Commercial real estate activity generally remained subdued in August, although the pickup in District manufacturing activity may be beginning to boost the demand for industrial space. A brokerage firm reported that rental rates for downtown Chicago office space continued to decline in the second quarter, with rising vacancy rates joined by negative net absorption. A large District cement producer tied to commercial construction reported continued year- over-year shipments declines, with little near-term improvement expected for shipments in the Chicago metropolitan area. A group of small commercial lighting companies anticipate a 3 to 5 year depression in sales for nonresidential building in the Chicago market. The office market in metropolitan Detroit remained soft in recent months, according to a brokerage firm, with vacancy rates continuing to rise.

Few District banks reported new tightening in standards for new commercial real estate loans in recent months, but financing generally remained difficult to obtain, with strict preleasing and borrower equity requirements in place. Lending terms have become increasingly costly, particularly for loan extensions. One District retail store chain recently completed a large equity offering designed to allow the retailer to internally finance its store expansion program. Previously, expansion had been constrained by the inability of real estate developers to obtain construction financing from banks.

Banking
Reports from several large banks in the District reinforced earlier indications that both demand and supply factors worked to suppress bank credit and retail deposit growth in June and July. Several large banks reported that demand for retail deposits was dampened by increasingly competitive returns on nondeposit instruments and sluggish economic conditions in deposit market areas. At the same time, banks themselves reported somewhat less aggressiveness in promoting retail deposits. Generally, slower asset growth led to some softening in the desired growth for wholesale liabilities, but neither increased deposit insurance premiums nor slower asset growth affected the desired growth for retail deposits. Still, several respondents indicated that they were likely to be less aggressive in attracting retail deposits over the balance of the year.

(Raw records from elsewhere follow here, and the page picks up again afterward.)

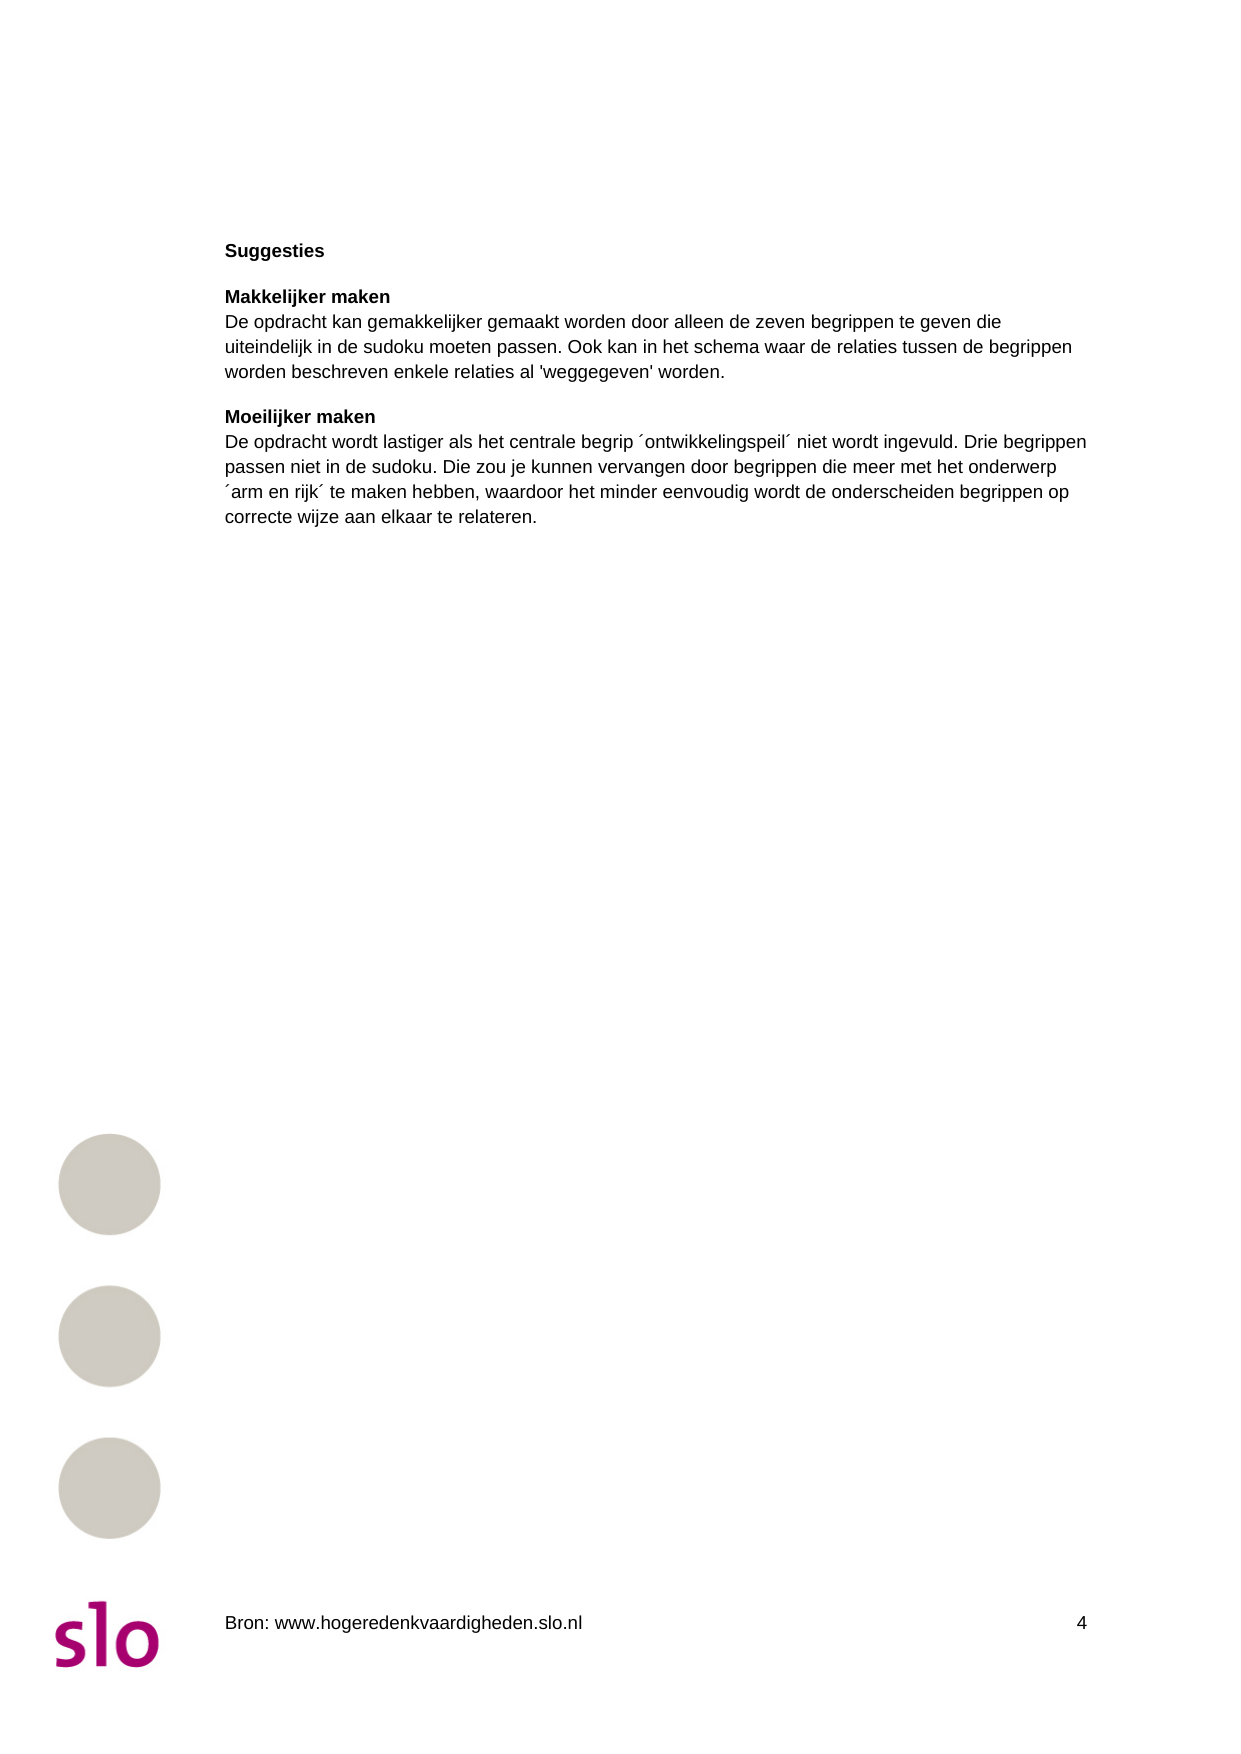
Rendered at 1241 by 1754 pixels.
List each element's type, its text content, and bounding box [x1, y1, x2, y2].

text Makkelijker maken [224, 282, 1092, 307]
text De opdracht wordt lastiger als het centrale begrip ´ontwikkelingspeil´ niet wordt ingevuld. Drie begrippen passen niet in de sudoku. Die zou je kunnen vervangen door begrippen die meer met het onderwerp ´arm en rijk´ te maken hebben, waardoor het minder eenvoudig wordt de onderscheiden begrippen op correcte wijze aan elkaar te relateren. [224, 428, 1092, 528]
text Suggesties [224, 236, 1092, 261]
picture [37, 1117, 176, 1682]
text De opdracht kan gemakkelijker gemaakt worden door alleen de zeven begrippen te geven die uiteindelijk in de sudoku moeten passen. Ook kan in het schema waar de relaties tussen de begrippen worden beschreven enkele relaties al 'weggegeven' worden. [224, 307, 1092, 382]
text Moeilijker maken [224, 403, 1092, 428]
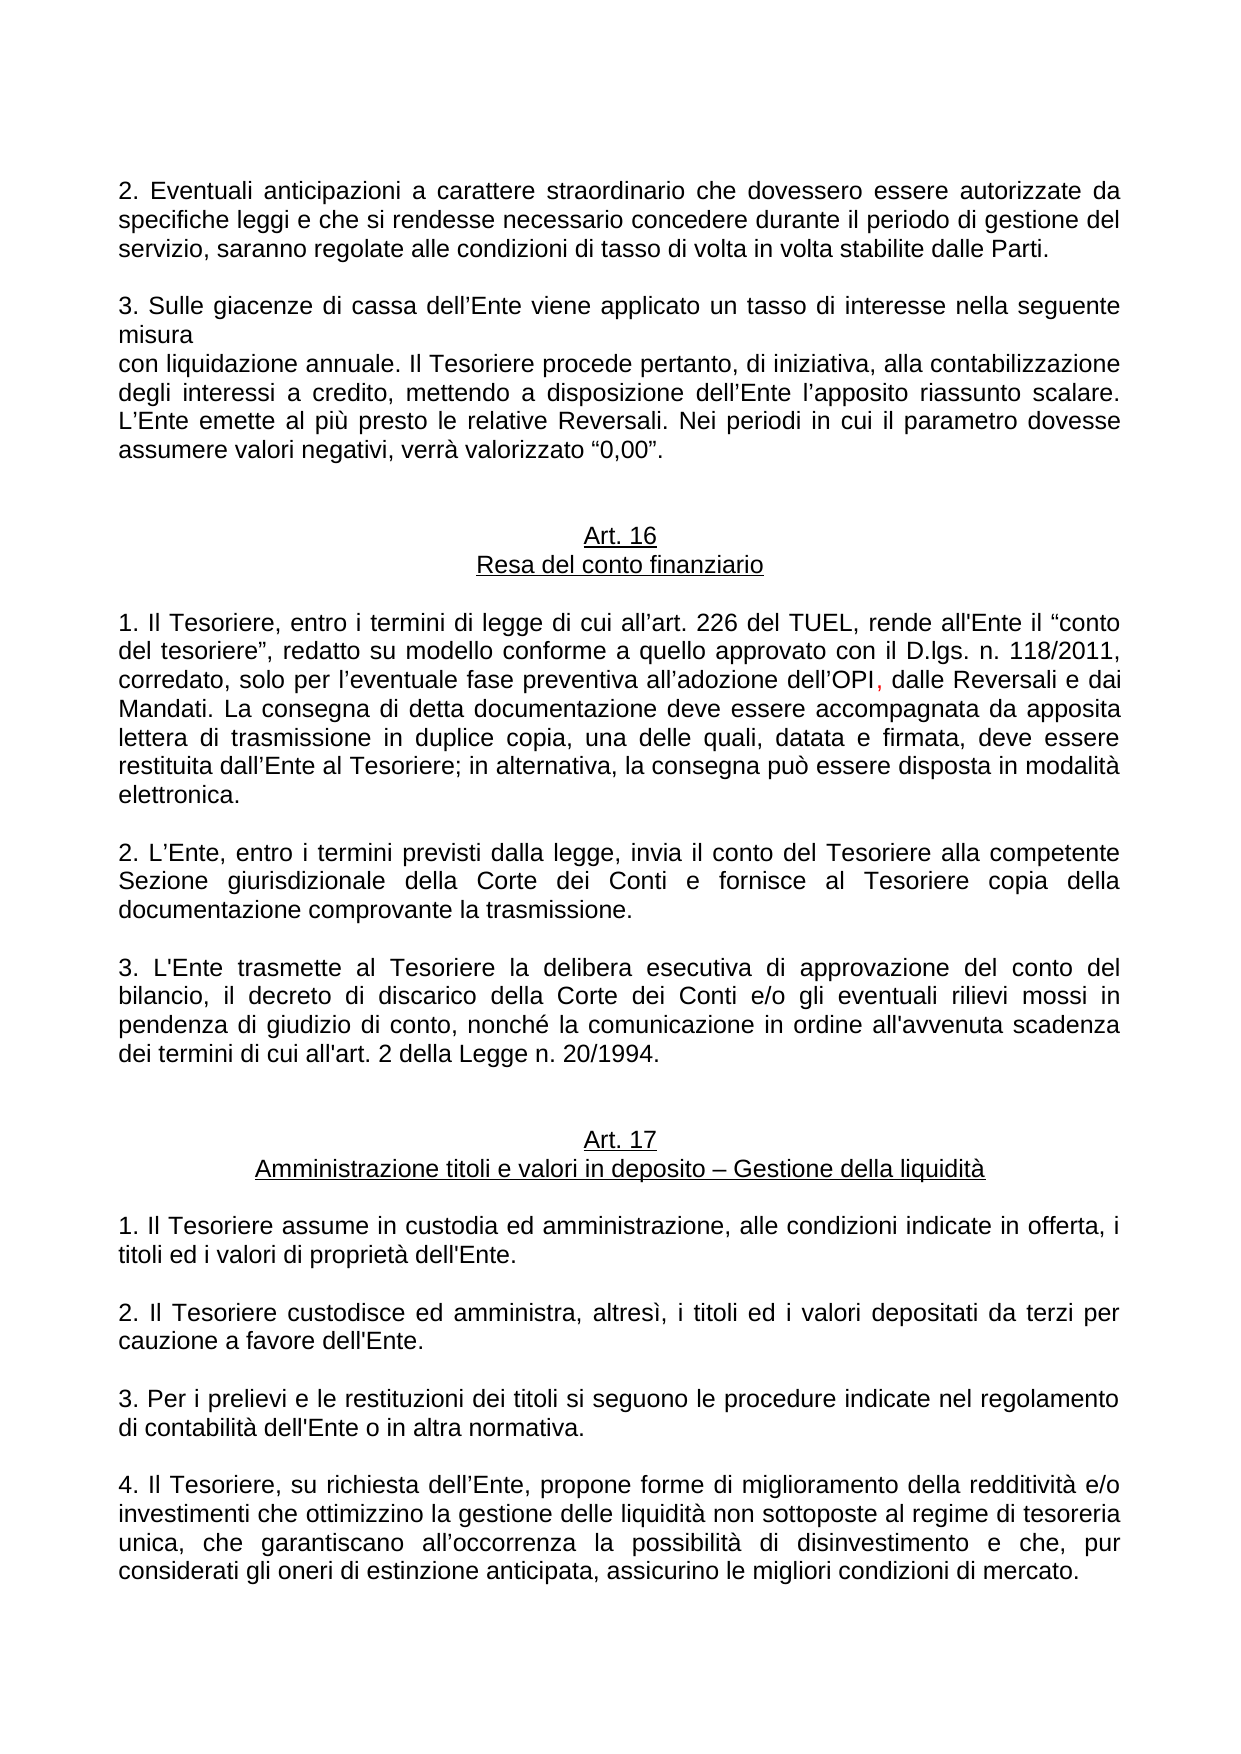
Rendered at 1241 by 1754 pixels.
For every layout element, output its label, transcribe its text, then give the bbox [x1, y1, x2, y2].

text Art. 16 [118, 521, 1122, 550]
text 3. Sulle giacenze di cassa dell’Ente viene applicato un tasso di interesse nella seguente misura [118, 291, 1122, 349]
text 3. Per i prelievi e le restituzioni dei titoli si seguono le procedure indicate nel regolamento di contabilità dell'Ente o in altra normativa. [118, 1384, 1122, 1441]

Most banks contacted reported weak asset growth since the end of May. Each bank that reported weak asset growth cited softer loan demand, although other factors (including planned reduction in lending and securitization) were also cited. At the same time, most banks reported little change in standards for commercial and industrial leading in recent months, after more frequent indications of tighter standards being adopted earlier in the year. Weaker loan demand was generally concentrated among larger corporate customers, with banks noting several reasons, including lower financing requirements for inventory and capital investment, as well as alternative nonbank and/or capital market financing sources. Some reports of increased loan demand from medium-sized and smaller firms arose, with one bank reporting increased capital spending by smaller businesses.